Bite Club will Zahl der Todesfälle reduzieren
Ziel des Bite Clubs ist auch: Die Zahl der Todesfälle zu reduzieren. Gemeinsam mit Behörden und Badeorte haben sie ein Erste Hilfe Set entwickelt. Speziell für den Einsatz nach Hai-Attacken. Weil die meisten Opfer durch schnellen hohen Blutverlust sterben, ist zum Beispiel das sogenannte Tournequai zum Abbinden mit drin. "Umlegen und dann richtig fest drehen. Das tut weh. Und dann warten bis professionelle Hilfe kommt", erklärt Dave.
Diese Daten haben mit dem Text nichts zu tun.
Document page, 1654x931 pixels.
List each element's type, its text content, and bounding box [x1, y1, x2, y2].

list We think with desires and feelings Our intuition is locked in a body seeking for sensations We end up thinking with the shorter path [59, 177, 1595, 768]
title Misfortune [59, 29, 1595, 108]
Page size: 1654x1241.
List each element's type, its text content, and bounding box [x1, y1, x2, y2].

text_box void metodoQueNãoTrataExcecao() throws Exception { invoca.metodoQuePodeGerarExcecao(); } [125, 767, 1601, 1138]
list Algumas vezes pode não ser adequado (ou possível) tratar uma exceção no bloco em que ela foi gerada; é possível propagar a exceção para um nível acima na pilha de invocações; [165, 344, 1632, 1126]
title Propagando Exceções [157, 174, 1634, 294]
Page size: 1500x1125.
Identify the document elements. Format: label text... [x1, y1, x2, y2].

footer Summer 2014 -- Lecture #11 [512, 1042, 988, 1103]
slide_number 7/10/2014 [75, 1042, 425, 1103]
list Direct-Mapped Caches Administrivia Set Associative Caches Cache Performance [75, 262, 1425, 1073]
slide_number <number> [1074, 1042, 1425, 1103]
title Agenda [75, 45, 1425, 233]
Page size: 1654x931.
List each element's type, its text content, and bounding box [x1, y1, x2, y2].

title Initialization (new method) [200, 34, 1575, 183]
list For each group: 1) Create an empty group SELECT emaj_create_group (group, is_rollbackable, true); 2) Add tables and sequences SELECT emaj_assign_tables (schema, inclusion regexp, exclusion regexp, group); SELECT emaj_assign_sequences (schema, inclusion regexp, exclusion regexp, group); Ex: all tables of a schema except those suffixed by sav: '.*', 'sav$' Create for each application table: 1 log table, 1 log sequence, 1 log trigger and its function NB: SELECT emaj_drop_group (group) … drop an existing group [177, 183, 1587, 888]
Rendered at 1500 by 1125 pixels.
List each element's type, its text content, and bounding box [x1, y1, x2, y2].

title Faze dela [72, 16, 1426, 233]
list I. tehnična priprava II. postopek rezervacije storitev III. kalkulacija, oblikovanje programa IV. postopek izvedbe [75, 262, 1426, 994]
Mittlerweile kann Dave wieder angstfrei surfen gehen. Aber auch viele Jahre nach der Hai-Attacke geht er mit einer anderen Einstellung aufs Wasser, und durchs Leben. "Wir denken immer, wir Menschen sind ganz oben in der Ernährungskette. Aber wenn Du dann da draußen bist, und der Hai will dich fressen, dann relativiert sich vieles schnell. Das ist schon was anderes."
Das Risiko einer Hai-Attacke ist grundsätzlich immer noch gering. Auch wenn sich die Meldungen in Australien häufen. Deshalb nicht mehr Surfen zu gehen, kommt für kaum jemanden hier in Frage.